Menurut Allan H. Goldfarb, seorang profesor dan fisiologis University of North Carolina, hal pertama yang dilakukan ketika otot terasa nyeri adalah mengompresnya dengan es batu dibungkus kain tipis. Tujuannya adalah untuk menghambat inflamasi.

Setelah itu, Sahabat Holisticare dapat mengompresnya dengan air hangat untuk memperlancar aliran darah pada bagian otot yang terasa nyeri. Kompres air hangat juga dapat meredakan nyeri sendi.

Untuk bantu mengurangi dan meredakan nyeri pada otot, Sahabat Holisticare juga dapat meningkatkan konsumsi buah atau sayuran yang memiliki kandungan vitamin C tinggi. Rutin mengonsumsi buah dan sayur kaya vitamin C juga dapat bantu mencegah terjadinya nyeri otot.
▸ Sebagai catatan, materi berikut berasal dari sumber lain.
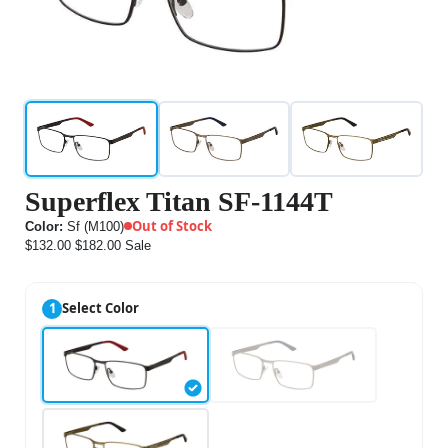
Superflex Titan SF-1144T
Out of Stock
Color:
Sf (M100)
$132.00
$182.00
Sale
1
Select Color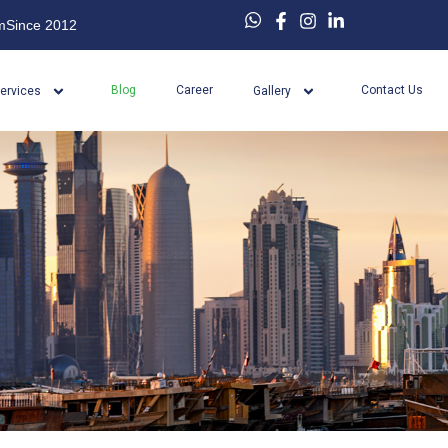
m
Since 2012
Blog
Career
Contact Us
ervices
Gallery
Cermatlah dalam memilih buah dan sayur, agar kandungan vitamin C di dalamnya tidak rusak. Konsumsilah buah dan sayur dengan kondisi masih segar dan matang agar Sahabat Holisticare mendapatkan kandungan nutrisi maksimal.

Penyebab Nyeri Otot

Mencegah memang lebih baik daripada mengobati. Untuk tahu bagaimana mencegah nyeri otot, kita harus tahu apa saja yang dapat menyebabkan nyeri otot. Ada beberapa penyebab nyeri otot, yaitu:

  • Melakukan gerakan yang tidak biasa Anda lakukan, seperti melakukan trik mengolah bola yang jarang dilakukan.
  • Meningkatkan beban olahraga secara mendadak, atau tubuh sudah mencapai kemampuan maksimal berolahraga.
  • Melakukan aktivitas yang justru memanjangkan otot bukan memendekkannya, seperti jalan menuruni bukit.

Ini Cara Mencegah Nyeri Otot

Kita sering mendengar saran agar melakukan peregangan sebelum berolahraga, supaya terhindar dari nyeri pada otot. Namun ternyata saran ini tidak sepenuhnya benar, sebab penelitian membuktikan bahwa peregangan tidak mencegah cedera atau nyeri. Lebih baik lakukan pemanasan dulu baru peregangan. Kenapa?

Ethel Frese, profesor terapi fisik di Universitas St. Louis, mengatakan bahwa yang sebaiknya dilakukan adalah pemanasan sebelum berolahraga. Peregangan dapat dilakukan setelah otot-otot tubuh sudah ‘panas’.